Vodacom feeds scramble for mobile money markets in Africa

Vodacom feeds scramble for mobile money markets in Africa


Vodacom reports that it’s become the biggest mobile money operator across the African continent, a significant piece of news that discounts the company’s failure to make the M-Pesa thing work in South Africa.

This piece of news feeds into the prevailing scramble for mobile money markets on the African continent by telecoms and banks. That scramble is visible from the movement made by the continent’s largest mobile phone network operator, MTN, in partnership with Ecobank.

The activity is informed by the thinking that mobile money represents the banking market of the future, a key instrument of financial inclusion, in a continent with poor physical banking infrastructure.

Vodacom reported its mobile money position together with its latest financial results. Group CEO, Shameel Joosub, says “In our International operations, we continue to focus on data monetisation and growing financial services, through M-Pesa.”

He adds that M-Pesa is becoming a key driver of growth. The group has gathered a total of 32.3 million M-Pesa customers, including Safaricom. That, says Joosub, makes us the biggest mobile money operator across the continent. You can be sure that the MTN/Ecobank formation will have something to say about this claim.

He adds that M-Pesa now contributes 13.8% to the group’s international service revenue and 28% to service revenue in Safaricom. “We still see huge potential in getting all countries to the same level of sophistication as Safaricom and further growing M-Pesa capabilities.”

But the Mobile Money thing has failed to catch on in South Africa. This is perhaps due to the factor of the country’s advanced financial services infrastructure. Banks like FNB are actually carving their own digital paths without the help of telecom players.

Vodacom reports that M-Pesa is seeing accelerated uptake in Mozambique, Lesotho, Tanzania and the Democratic Republic of Congo (DRC). “This portfolio produced a 7.4%* increase in normalised service revenue on the back of rising customer numbers, strong demand for data and the accelerated uptake of M-Pesa, says Joosub.

He adds that despite a turbulent political context, Safaricom delivered net profit growth of 14.1% for the year. “This was underpinned by strong growth in data and M-Pesa revenues and a 5.1% increase in customers to 29.6 million.”
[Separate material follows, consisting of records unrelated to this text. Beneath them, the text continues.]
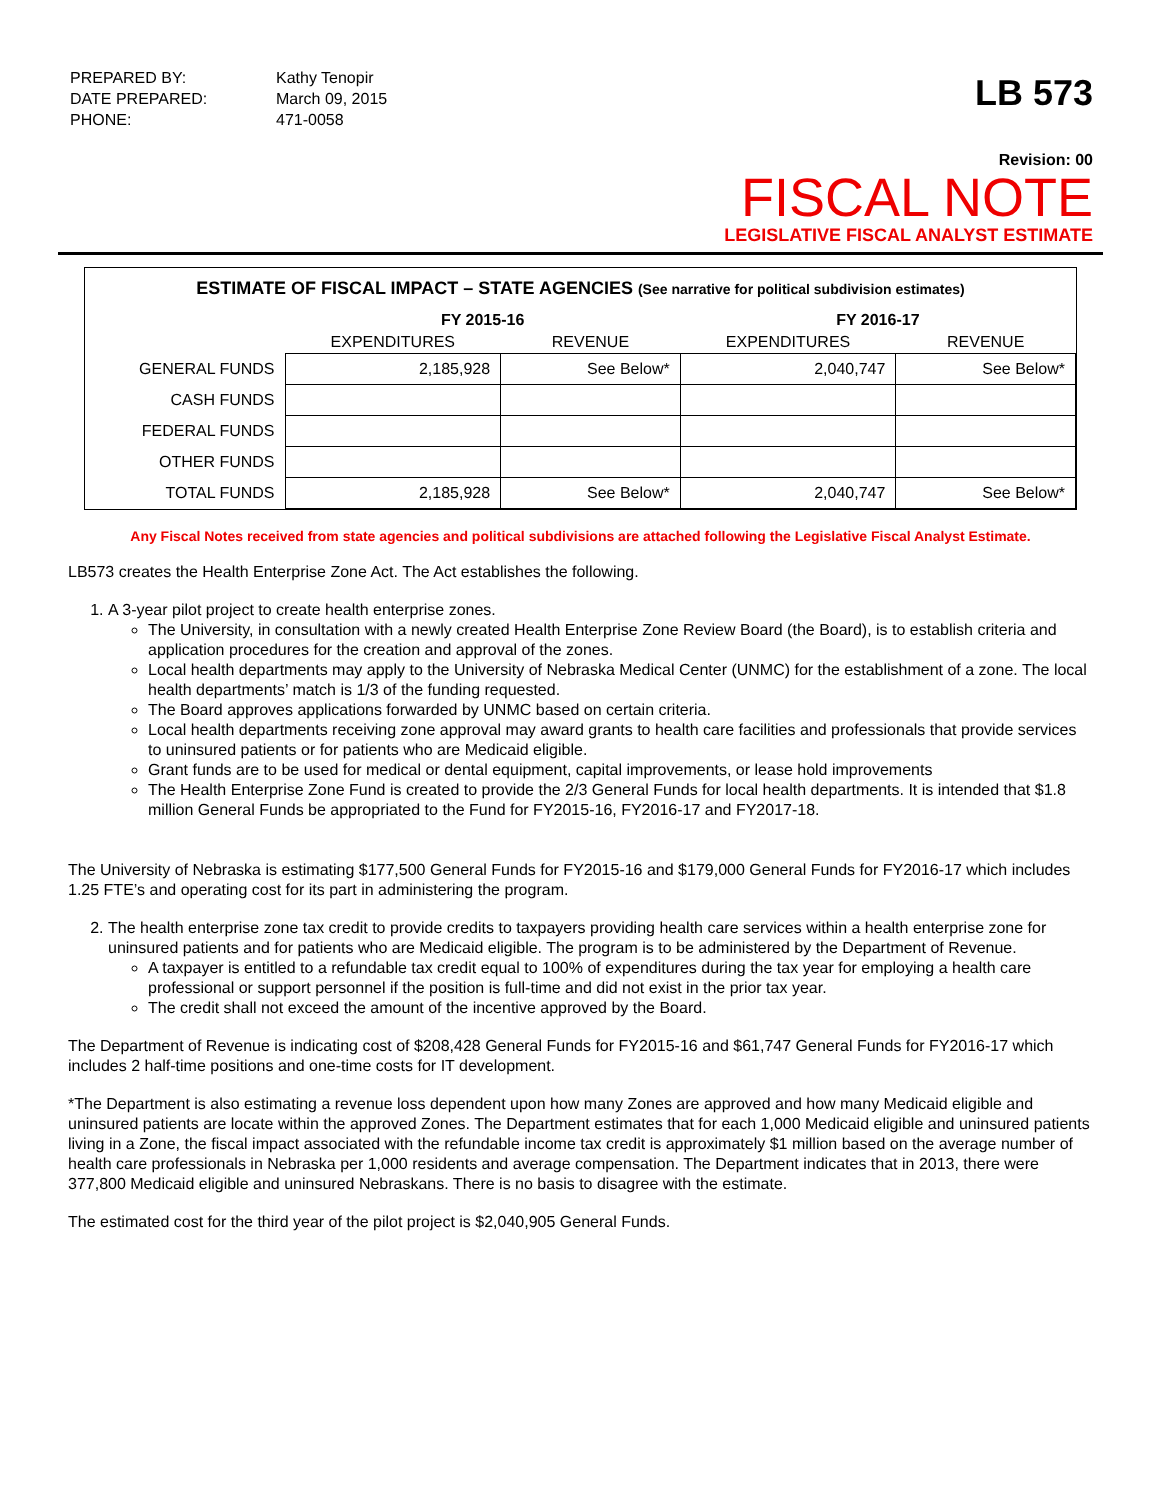| PREPARED BY: | Kathy Tenopir |
| DATE PREPARED: | March 09, 2015 |
| PHONE: | 471-0058 |
LB 573
Revision: 00
FISCAL NOTE
LEGISLATIVE FISCAL ANALYST ESTIMATE
ESTIMATE OF FISCAL IMPACT – STATE AGENCIES (See narrative for political subdivision estimates)
| | FY 2015-16 | | FY 2016-17 | |
| --- | --- | --- | --- | --- |
| | EXPENDITURES | REVENUE | EXPENDITURES | REVENUE |
| GENERAL FUNDS | 2,185,928 | See Below* | 2,040,747 | See Below* |
| CASH FUNDS | | | | |
| FEDERAL FUNDS | | | | |
| OTHER FUNDS | | | | |
| TOTAL FUNDS | 2,185,928 | See Below* | 2,040,747 | See Below* |
Any Fiscal Notes received from state agencies and political subdivisions are attached following the Legislative Fiscal Analyst Estimate.
LB573 creates the Health Enterprise Zone Act. The Act establishes the following.
1. A 3-year pilot project to create health enterprise zones.
The University, in consultation with a newly created Health Enterprise Zone Review Board (the Board), is to establish criteria and application procedures for the creation and approval of the zones.
Local health departments may apply to the University of Nebraska Medical Center (UNMC) for the establishment of a zone. The local health departments’ match is 1/3 of the funding requested.
The Board approves applications forwarded by UNMC based on certain criteria.
Local health departments receiving zone approval may award grants to health care facilities and professionals that provide services to uninsured patients or for patients who are Medicaid eligible.
Grant funds are to be used for medical or dental equipment, capital improvements, or lease hold improvements
The Health Enterprise Zone Fund is created to provide the 2/3 General Funds for local health departments. It is intended that $1.8 million General Funds be appropriated to the Fund for FY2015-16, FY2016-17 and FY2017-18.
The University of Nebraska is estimating $177,500 General Funds for FY2015-16 and $179,000 General Funds for FY2016-17 which includes 1.25 FTE’s and operating cost for its part in administering the program.
2. The health enterprise zone tax credit to provide credits to taxpayers providing health care services within a health enterprise zone for uninsured patients and for patients who are Medicaid eligible. The program is to be administered by the Department of Revenue.
A taxpayer is entitled to a refundable tax credit equal to 100% of expenditures during the tax year for employing a health care professional or support personnel if the position is full-time and did not exist in the prior tax year.
The credit shall not exceed the amount of the incentive approved by the Board.
The Department of Revenue is indicating cost of $208,428 General Funds for FY2015-16 and $61,747 General Funds for FY2016-17 which includes 2 half-time positions and one-time costs for IT development.
*The Department is also estimating a revenue loss dependent upon how many Zones are approved and how many Medicaid eligible and uninsured patients are locate within the approved Zones. The Department estimates that for each 1,000 Medicaid eligible and uninsured patients living in a Zone, the fiscal impact associated with the refundable income tax credit is approximately $1 million based on the average number of health care professionals in Nebraska per 1,000 residents and average compensation. The Department indicates that in 2013, there were 377,800 Medicaid eligible and uninsured Nebraskans. There is no basis to disagree with the estimate.
The estimated cost for the third year of the pilot project is $2,040,905 General Funds.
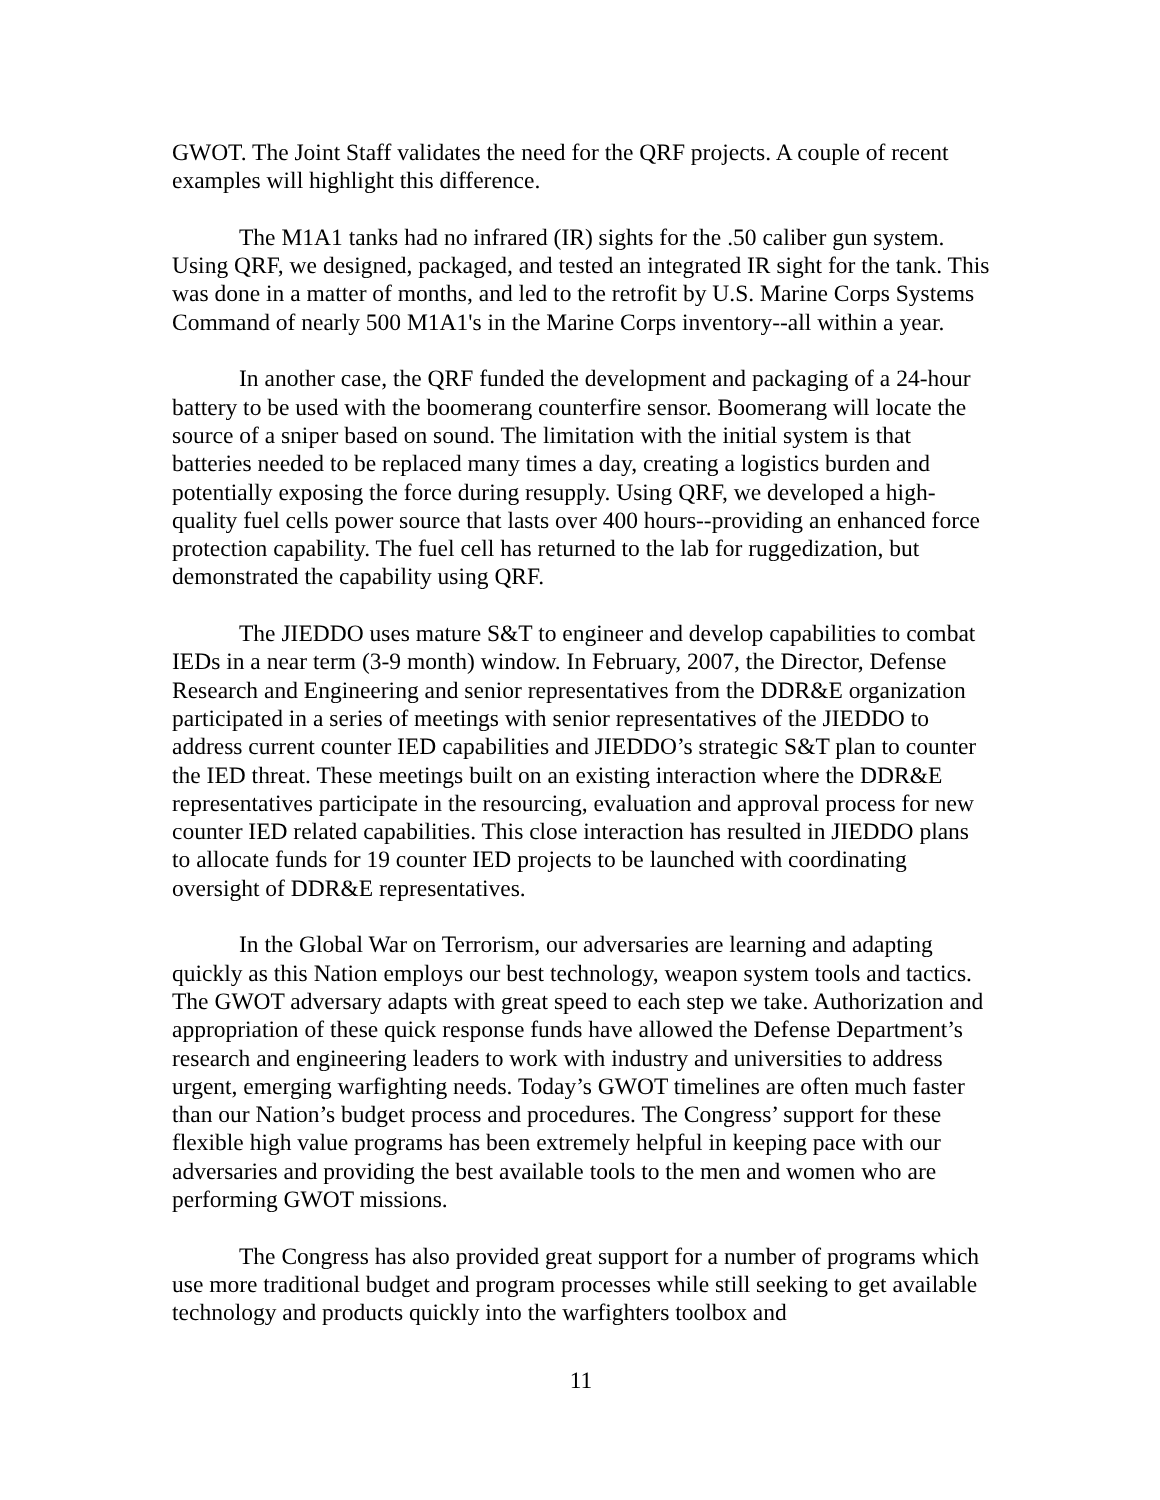GWOT. The Joint Staff validates the need for the QRF projects. A couple of recent examples will highlight this difference.
The M1A1 tanks had no infrared (IR) sights for the .50 caliber gun system. Using QRF, we designed, packaged, and tested an integrated IR sight for the tank. This was done in a matter of months, and led to the retrofit by U.S. Marine Corps Systems Command of nearly 500 M1A1's in the Marine Corps inventory--all within a year.
In another case, the QRF funded the development and packaging of a 24-hour battery to be used with the boomerang counterfire sensor. Boomerang will locate the source of a sniper based on sound. The limitation with the initial system is that batteries needed to be replaced many times a day, creating a logistics burden and potentially exposing the force during resupply. Using QRF, we developed a high-quality fuel cells power source that lasts over 400 hours--providing an enhanced force protection capability. The fuel cell has returned to the lab for ruggedization, but demonstrated the capability using QRF.
The JIEDDO uses mature S&T to engineer and develop capabilities to combat IEDs in a near term (3-9 month) window. In February, 2007, the Director, Defense Research and Engineering and senior representatives from the DDR&E organization participated in a series of meetings with senior representatives of the JIEDDO to address current counter IED capabilities and JIEDDO’s strategic S&T plan to counter the IED threat. These meetings built on an existing interaction where the DDR&E representatives participate in the resourcing, evaluation and approval process for new counter IED related capabilities. This close interaction has resulted in JIEDDO plans to allocate funds for 19 counter IED projects to be launched with coordinating oversight of DDR&E representatives.
In the Global War on Terrorism, our adversaries are learning and adapting quickly as this Nation employs our best technology, weapon system tools and tactics. The GWOT adversary adapts with great speed to each step we take. Authorization and appropriation of these quick response funds have allowed the Defense Department’s research and engineering leaders to work with industry and universities to address urgent, emerging warfighting needs. Today’s GWOT timelines are often much faster than our Nation’s budget process and procedures. The Congress’ support for these flexible high value programs has been extremely helpful in keeping pace with our adversaries and providing the best available tools to the men and women who are performing GWOT missions.
The Congress has also provided great support for a number of programs which use more traditional budget and program processes while still seeking to get available technology and products quickly into the warfighters toolbox and
11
He notes that revenue from mobile money has become a significant contributor to the group. “During this period (12 months to March), the M-Pesa platform in our International operations, processed transactions worth US$1.9 billion, generating a 19.6% increase in M-Pesa revenue to R2.3 billion.

“In addition, Safaricom showed impressive results processing USD6.5 billion worth of transactions for the year and grew M-Pesa revenue by 14.2% to KES63 billion. Our investment and efforts to drive revenue diversification and digital transformation across the Group are having the desired effect.”

The scramble for Mobile Money markets is somewhat confirmed by a new report Digital Access: The Future of Financial Inclusion. Coming out of a partnership between the International Finance Corporation (IFC) and the Mastercard Foundation the report notes that “Financial inclusion is one of Africa’s great success stories of this decade.”

“Mobile money solutions and agent banking now offer affordable, instant, and reliable transactions, savings, credit, and even insurance opportunities in rural villages and urban neighborhoods where no bank had ever established a branch.” Notes the report.

The report carries a telling observation from the DRC where use of mobile money services reached 16 % in 2017, helping to push the overall financial inclusion rate from 3.7 percent to 26%.

Mamie Kalonda, Chief Executive Officer of FINCA in the DRC says “I expect digital financial services will grow even faster in the next five years (in the DRC). Almost all banks are going mobile.” She added, “It is important to reach the rural areas, because that is where people are poor.”

Riadh Naouar, from the IFC said, “Looking ahead, we can see some interesting trends for the future. While East Africa has long been the star performer in terms of the evolution of digital financial services, West Africa is the new growth market. Not only in terms of reach, but also for innovation.”